The Times recently published an article about the relevance of Vogue Magazine and its editors. Written by Lisa Armstrong (a contributor to Vogue herself) it provided a strong case as to why Vogue remains so powerful, in spite of other magazines fighting to take Vogue's place.
In fact even the cheaper weekly magazines (Look, Now & Grazia) far outsell Vogue; Armstrong argues that this is because:
"With their familiar cast of characters (Jennifer Aniston, Victoria Beckham, Angelina Jolie) and rotating plot-lines (Jen finds love, Jen loses love, Posh gains weight, Posh loses weight, Angelina finds child, loses Brad, etc) the weeklies have created a compelling reason to buy them."
Why else would this all star cast constantly appear on the cover of the weeklies? This is because they sell units, the public are genuinely interested in their salacious and constantly changing lives showing little interest in whether said stories are actually true (Depending who you read, Angelina Jolie is either a) splitting up with Brad b) marrying Brad c) getting back together with Billy Bob Thornton).
An interesting dichotomy has developed though; as these weekly magazines vary rarely carry interviews directly from the celebrities instead it inevitably comes from a source 'close to them'. How close? Well the reader will never know, and that seems to be good enough for them.
But it is Vogue that really is that close to them. It was US Vogue that got the quote that Angelina was 'uncool' from Jennifer Aniston, not Grazia magazine. One would imagine this would lead people towards the likes of Vogue but this just isn't the case.
Lisa Armstrong argues that readers of Vogue demand clarity:
"I learnt early on in my career as a fashion journalist that the last thing anyone who is asking about this season’s colours/lengths/trends in breast enhancements wants is a benign, touchy-feely, “these days you can probably wear whatever suits you” response. When it comes to fashion, women don’t want softly, softly condescension. They want fascist dictatorship. It makes shopping so much more linear."

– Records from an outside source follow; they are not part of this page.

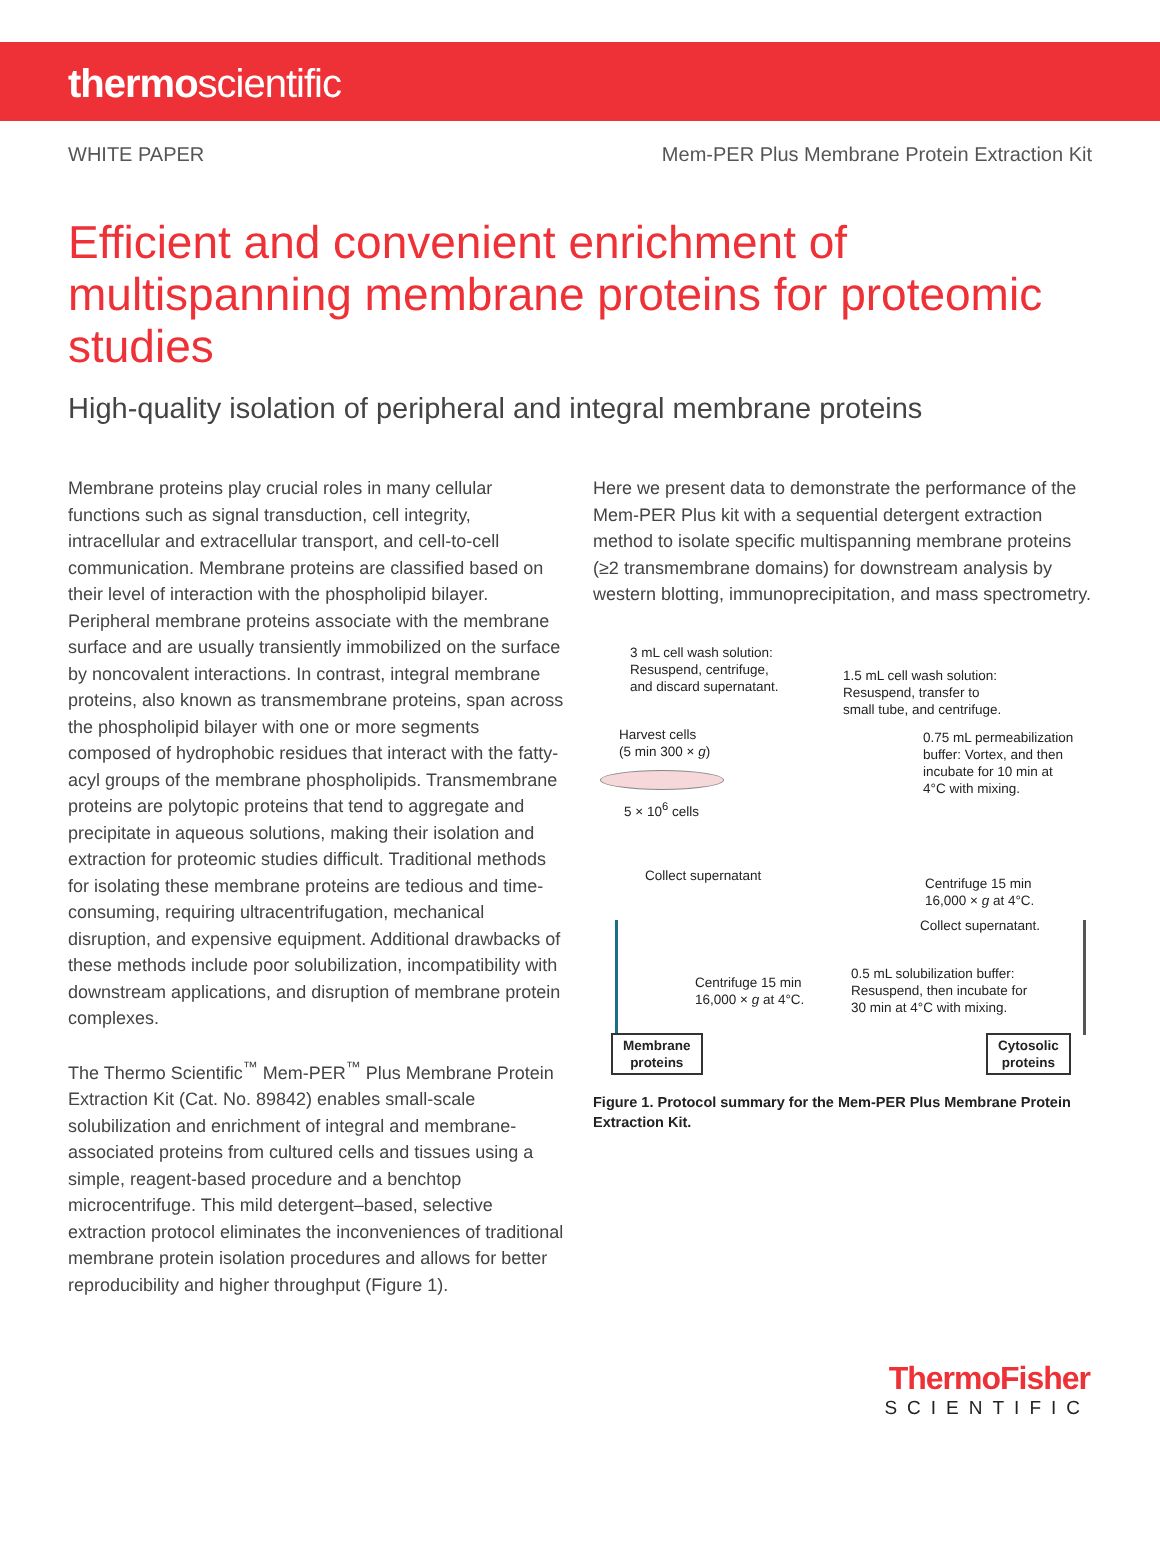thermoscientific
WHITE PAPER Mem-PER Plus Membrane Protein Extraction Kit
Efficient and convenient enrichment of multispanning membrane proteins for proteomic studies
High-quality isolation of peripheral and integral membrane proteins
Membrane proteins play crucial roles in many cellular functions such as signal transduction, cell integrity, intracellular and extracellular transport, and cell-to-cell communication. Membrane proteins are classified based on their level of interaction with the phospholipid bilayer. Peripheral membrane proteins associate with the membrane surface and are usually transiently immobilized on the surface by noncovalent interactions. In contrast, integral membrane proteins, also known as transmembrane proteins, span across the phospholipid bilayer with one or more segments composed of hydrophobic residues that interact with the fatty-acyl groups of the membrane phospholipids. Transmembrane proteins are polytopic proteins that tend to aggregate and precipitate in aqueous solutions, making their isolation and extraction for proteomic studies difficult. Traditional methods for isolating these membrane proteins are tedious and time-consuming, requiring ultracentrifugation, mechanical disruption, and expensive equipment. Additional drawbacks of these methods include poor solubilization, incompatibility with downstream applications, and disruption of membrane protein complexes.
The Thermo Scientific<sup>™</sup> Mem-PER<sup>™</sup> Plus Membrane Protein Extraction Kit (Cat. No. 89842) enables small-scale solubilization and enrichment of integral and membrane-associated proteins from cultured cells and tissues using a simple, reagent-based procedure and a benchtop microcentrifuge. This mild detergent–based, selective extraction protocol eliminates the inconveniences of traditional membrane protein isolation procedures and allows for better reproducibility and higher throughput (Figure 1).
Here we present data to demonstrate the performance of the Mem-PER Plus kit with a sequential detergent extraction method to isolate specific multispanning membrane proteins (≥2 transmembrane domains) for downstream analysis by western blotting, immunoprecipitation, and mass spectrometry.
3 mL cell wash solution:
Resuspend, centrifuge,
and discard supernatant.
1.5 mL cell wash solution:
Resuspend, transfer to
small tube, and centrifuge.
Harvest cells
(5 min 300 × g)
0.75 mL permeabilization
buffer: Vortex, and then
incubate for 10 min at
4°C with mixing.
5 × 10<sup>6</sup> cells
Collect supernatant
Centrifuge 15 min
16,000 × g at 4°C.
Collect supernatant.
Centrifuge 15 min
16,000 × g at 4°C.
0.5 mL solubilization buffer:
Resuspend, then incubate for
30 min at 4°C with mixing.
Membrane
proteins
Cytosolic
proteins
Figure 1. Protocol summary for the Mem-PER Plus Membrane Protein Extraction Kit.
ThermoFisher
SCIENTIFIC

This I think is where Vogue US & UK excel. The team of editors know exactly what trends they are going to push this season, something that some readers really do need. They don't want to look through avant garde French fashion magazines decompiling looks of the season. Vogue has to tell them, and people will follow. Unlike magazines such as Love and Numéro where the readership is very different. They know exactly how they want to dress next season and merely use these magazines as stepping stone, to serve as inspiration not to force a look.
"Collectively, these four editors have been in charge for aeons: 21 years in the cases of Wintour and Sozzani; 17 in Shulman’s. Roitfeld, the risky newcomer, has been in place for eight years. Unlike Bauer Consumer Media (formerly Emap), which spins its editors into new jobs every three or four years, Condé Nast prides itself on the longevity of its appointees. This adds to their aura of inviolability and immutability."
I think the power of longevity in fashion is often under looked, especially within journalism. All the best journalists and editors have really learnt their trade - unlike trends within fashion which continue to be one season wonders - and have had longevity at their respective magazine. Which makes Interview's merry go round of changing editors and creative directors all the more perplexing. In the space of a few months Fabien Baron has unceremoniously left the magazine, taking uber stylist Karl Templer with him, and then returned a few months later to the helm of the magazine. Of course, Fabien Baron is a major asset to any magazine, but it begs the question; why leave in the first place?
Readership is of course always an issue:
"French Vogue’s circulation, at 133,000 a month, is minuscule compared with that of the fortnightly French Elle. American Vogue, at 1.2 million a month, is outsold by the brasher, even breathier and more celebrity encrusted American InStyle (1.7 million)."
Once again however, Vogue transcends the readership=influence motto.
"Ooh, have you seen what OK! (circulation: 508,000) has to say about The Balmain Shoulder?” Whereas in reality no one gives a stuff what OK! says about anything."
The magazine industry has reached a strange stage now, where magazines are folding left right and centre. I-D magazine has halved the amount of issues it's putting out each year and Dazed&Confused are turning more and more towards online content. No one really knows what's next for their favourite niche magazine, but whilst other magazines crumble around them Vogue continues to shine (mainly due to Conde Nast's vast financial wealth) and live in a world that doesn't have a recession or any financial worries.
Vogue US will continue to do their yearly couture feature, a gigantic September issue and continue to draw every celebrity, model, stylist and photographer it so pleases, and doesn't that just speak so much louder than any readership figure ever could?